En la narrativa, se menciona la influencia del padre Baez con el ‘Sagrado Corazón’ en referencia al Santuario de Nuestra Señora del Santuario Corazón de Tijuana, del que el padre Gerardo Montaño Rubio era rector.

Ahí la mujer habría desarrollado interés por el canto como integrante del coro. En la narrativa de la serie, Erendira estaría agradecida con un sacerdote por su orientación personalizada. Este sacerdote, a quien en la serie llaman el Padre Baez, oficia la ceremonia matrimonial en la Catedral de Tijuana, a la par de dar un mensaje como invitado de honor en la celebración realizada en el Club Bretania.

Si bien la jurisdicción eclesiástica indudablemente corresponde a Berlie Belauzarán (El 8 de junio de 1983, su Santidad el papa Juan Pablo II lo preconizó III obispo de Tijuana, recibiendo la consagración episcopal el 25 de julio del mismo año) las menciones de confianza e interacción con la familia Arellano Félix parecen mas reales hacia el padre Montaño.

A Montaño, versiones periodísticas le atribuyen, a petición de Ruth González, esposa de Benjamín Arellano, organizar un encuentro entre la cúpula religiosa y los empresarios, para intentar limpiar el apellido Arellano luego de homicidio del cardenal Posadas Ocampo en Guadalajara. La intención era enviar una carta conjunta dirigida al Papa.

Esto le costaría al padre Montaño su traslado a Ensenada. Previo a eso, debió trasladarse a la Ciudad de México y luego aceptar un año sabático en Estados Unidos, en Sacramento y en San Ysidro, California.

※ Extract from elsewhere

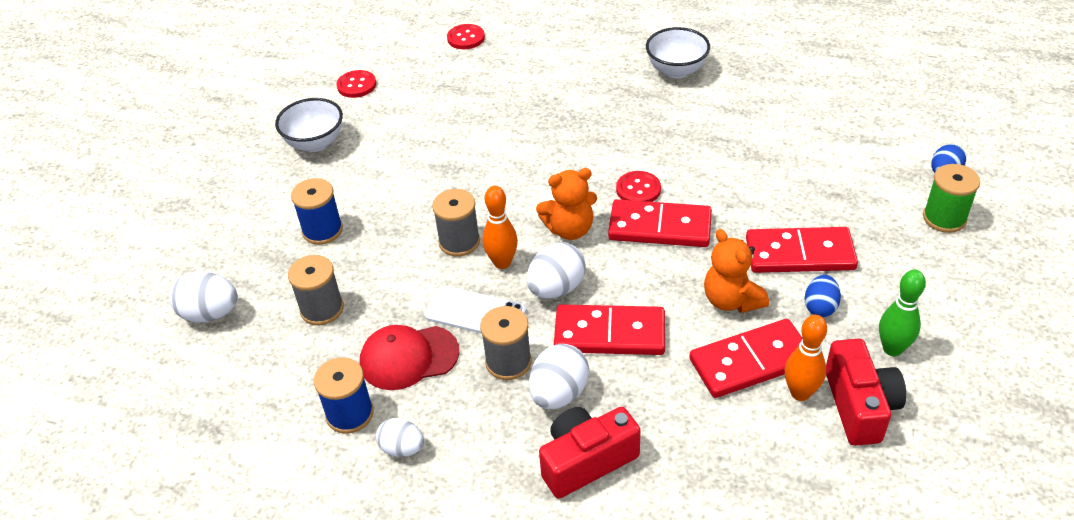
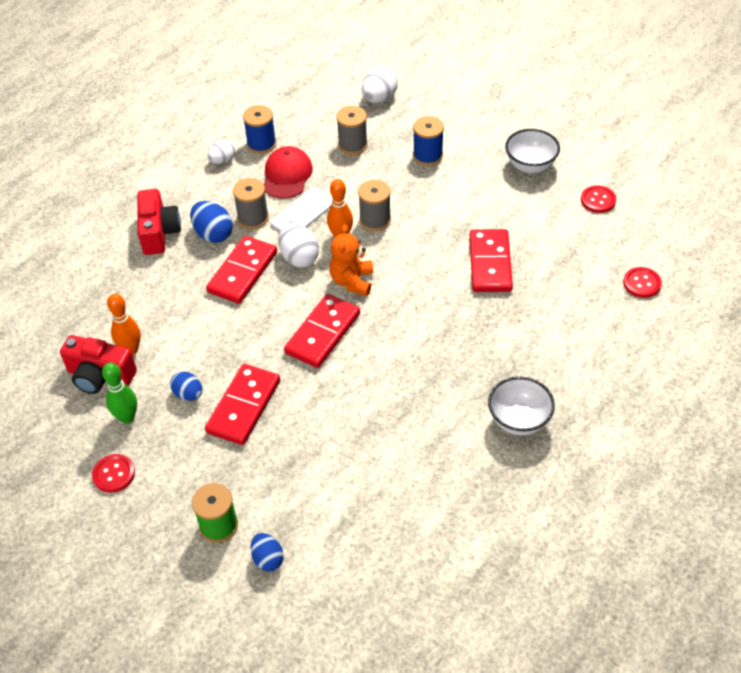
camera: 110 degrees right, 5 degrees up
(559, 393) = (213, 234): white egg -> blue egg
(638, 189) = (372, 335): red button -> red button (114, 474)
(731, 300) = (228, 346): orange teddy bear -> none
(751, 361) = (171, 335): red domino -> red domino (490, 263)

La ficción narra en el episodio 5 una balacera para que Benjamín no fuese detenido por el Ejército al quedar expuesto por el padre Baez.

En las revelaciones del padre Montaño a la PGR, en realidad la cita no fue en Tijuana, sino en la Ciudad de México y no con el Obispo (Berlié) sino con el Nuncio Prigione, acudiendo Ramón, no Benjamín. Luego de hora y media, concluyó y el Arellano Félix no fue detenido (más información en la entrevista que Montaño ofreció en abril de 2002 https://www.ensenada.net/noticias/nota.php?id=1411 )

En tales señalamientos, parece quedar en claro que el contacto de los Arellano era Montaño, no Berlie. Sin embargo, el lanzamiento de la tercera teporada no deja de ser un regalo amargo para Berlie Belaunzarán en su cumpleaños del 4 de noviembre.

El tema de los Arellano, la posterior muerte de Colosio en Tijuana y otros episodios impidieron primero su llegada a la Arquidiócesis Primada de México y coronar con el palio cardenalicio una brillante carrera eclesiastica y pastoral.

Montaño falleció en Ensenada en agosto de 2010.

En la imagen, a la izquierda el padre Montaño Rubio y a la derecha Monseñor Berlie.